Goals and Objectives

OEHS Professionals play a significant role in protecting the lives of our nation’s response personnel, its support staff, and the surrounding community before, during, and after an incident occurs.

The IPRWG aims to prepare and support the OEHS community by providing guidance, information, educational opportunities, and tools for all phases of an incident.

Current Projects

  • Developing a new body of knowledge/framework titled "Role of the OEHS Professional in Emergency Preparedness and Response Planning."
  • Developing metrics for OEHS Professionals involved in incident preparedness, response, recovery, and mitigation for a new edition of the "2001 IH Performance Metrics Manual."
  • Writing a new chapter for an update to the "Role of an Industrial Hygienist in a Pandemic" guide
  • Developing and presenting a webinar for AIHA titled: The Role of OEHS Professionals in Continuity Planning: A Practical Application
  • Updating the IPRWG white paper to describe why it is essential for OEHS Professionals to be involved in all phases of an incident
  • Developing new professional development courses and educational sessions for the annual AIHce.

Products Produced by the Group

  • AIHA Incident Safety and Health Management Handbook (2nd edition).
  • AIHA bodies of knowledge/frameworks:
  • Emergency Preparedness and Response for the Industrial Hygienist.
  • Role of the OEHS Professional in Continuity Planning.
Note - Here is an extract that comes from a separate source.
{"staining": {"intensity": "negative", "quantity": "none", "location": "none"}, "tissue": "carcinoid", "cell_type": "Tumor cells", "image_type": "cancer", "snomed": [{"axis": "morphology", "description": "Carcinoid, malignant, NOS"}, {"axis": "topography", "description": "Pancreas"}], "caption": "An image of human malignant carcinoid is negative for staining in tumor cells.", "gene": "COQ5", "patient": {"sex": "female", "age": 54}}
Achievements/Honors/Awards

Named as an Outstanding Volunteer Group (2020).

Collaboration Efforts

We often collaborate with other committees and working groups, such as the Museum and Cultural Heritage Working Group.

Group Dynamics

Our members range from students to early career-long professionals, with a varied mix of IH/OEHS practitioners from industry, academia, government/military, and consulting. We are a friendly and active group with engaging virtual committee meetings. You can choose the level of involvement that fits your availability and earn CM points by:

    • Join a project team and learn from each other while producing real-world solutions and tools to protect the health and safety of workers around the world.
    • Participate in monthly committee meetings—provide feedback, recommend exploring areas, and communicate collaboration opportunities.
    • One-and-done micro-volunteering tasks as the needs arise.
    • Leadership development (serving as an officer of the group, project team leader).

Recognition

Joselito Ignacio OEHS Emergency Preparedness and Response Award

The Incident Preparedness and Response Working Group will evaluate posters and educational sessions based on a scoring system:

  1. Presentation (40%)
  2. Applicability to Emergency Response (40%)
  3. Originality (20%).

Select workgroup members will review the conference agenda and identify candidate posters or educational sessions. The review workgroup scores criteria for each domain based on applicability to OEHS-related preparedness and response efforts.